» DATA FOR THIS TASK

-- -- --

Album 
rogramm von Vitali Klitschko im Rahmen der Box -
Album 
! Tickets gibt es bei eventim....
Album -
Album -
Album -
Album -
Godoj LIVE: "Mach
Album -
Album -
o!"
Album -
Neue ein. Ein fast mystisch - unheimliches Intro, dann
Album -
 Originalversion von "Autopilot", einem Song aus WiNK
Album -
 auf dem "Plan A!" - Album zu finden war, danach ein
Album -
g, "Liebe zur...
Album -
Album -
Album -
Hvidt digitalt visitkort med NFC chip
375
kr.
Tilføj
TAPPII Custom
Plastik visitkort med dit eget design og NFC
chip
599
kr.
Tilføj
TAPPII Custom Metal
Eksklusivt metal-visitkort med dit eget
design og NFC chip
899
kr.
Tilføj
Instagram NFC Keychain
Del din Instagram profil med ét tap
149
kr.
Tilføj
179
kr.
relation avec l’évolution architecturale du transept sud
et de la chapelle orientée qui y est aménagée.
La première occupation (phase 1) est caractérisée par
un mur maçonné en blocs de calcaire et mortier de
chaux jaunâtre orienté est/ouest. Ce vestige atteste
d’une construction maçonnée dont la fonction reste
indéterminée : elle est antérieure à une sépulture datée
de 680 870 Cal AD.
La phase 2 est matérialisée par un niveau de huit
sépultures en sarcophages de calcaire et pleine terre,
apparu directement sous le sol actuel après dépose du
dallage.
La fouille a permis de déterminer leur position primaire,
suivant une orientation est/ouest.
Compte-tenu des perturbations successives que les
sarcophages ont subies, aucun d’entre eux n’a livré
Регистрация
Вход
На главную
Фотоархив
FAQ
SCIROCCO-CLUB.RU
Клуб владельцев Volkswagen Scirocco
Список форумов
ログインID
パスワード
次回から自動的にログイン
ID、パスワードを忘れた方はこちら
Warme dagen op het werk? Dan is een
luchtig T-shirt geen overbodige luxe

-- -- --

» WHAT IS REQUIRED
Write out every one of the lines above, character for character and in the same order.

» SOLUTION FOR THIS PROBLEM
Album 
rogramm von Vitali Klitschko im Rahmen der Box -
Album 
! Tickets gibt es bei eventim....
Album -
Album -
Album -
Album -
Godoj LIVE: "Mach
Album -
Album -
o!"
Album -
Neue ein. Ein fast mystisch - unheimliches Intro, dann
Album -
 Originalversion von "Autopilot", einem Song aus WiNK
Album -
 auf dem "Plan A!" - Album zu finden war, danach ein
Album -
g, "Liebe zur...
Album -
Album -
Album -
Hvidt digitalt visitkort med NFC chip
375
kr.
Tilføj
TAPPII Custom
Plastik visitkort med dit eget design og NFC
chip
599
kr.
Tilføj
TAPPII Custom Metal
Eksklusivt metal-visitkort med dit eget
design og NFC chip
899
kr.
Tilføj
Instagram NFC Keychain
Del din Instagram profil med ét tap
149
kr.
Tilføj
179
kr.
relation avec l’évolution architecturale du transept sud
et de la chapelle orientée qui y est aménagée.
La première occupation (phase 1) est caractérisée par
un mur maçonné en blocs de calcaire et mortier de
chaux jaunâtre orienté est/ouest. Ce vestige atteste
d’une construction maçonnée dont la fonction reste
indéterminée : elle est antérieure à une sépulture datée
de 680 870 Cal AD.
La phase 2 est matérialisée par un niveau de huit
sépultures en sarcophages de calcaire et pleine terre,
apparu directement sous le sol actuel après dépose du
dallage.
La fouille a permis de déterminer leur position primaire,
suivant une orientation est/ouest.
Compte-tenu des perturbations successives que les
sarcophages ont subies, aucun d’entre eux n’a livré
Регистрация
Вход
На главную
Фотоархив
FAQ
SCIROCCO-CLUB.RU
Клуб владельцев Volkswagen Scirocco
Список форумов
ログインID
パスワード
次回から自動的にログイン
ID、パスワードを忘れた方はこちら
Warme dagen op het werk? Dan is een
luchtig T-shirt geen overbodige luxe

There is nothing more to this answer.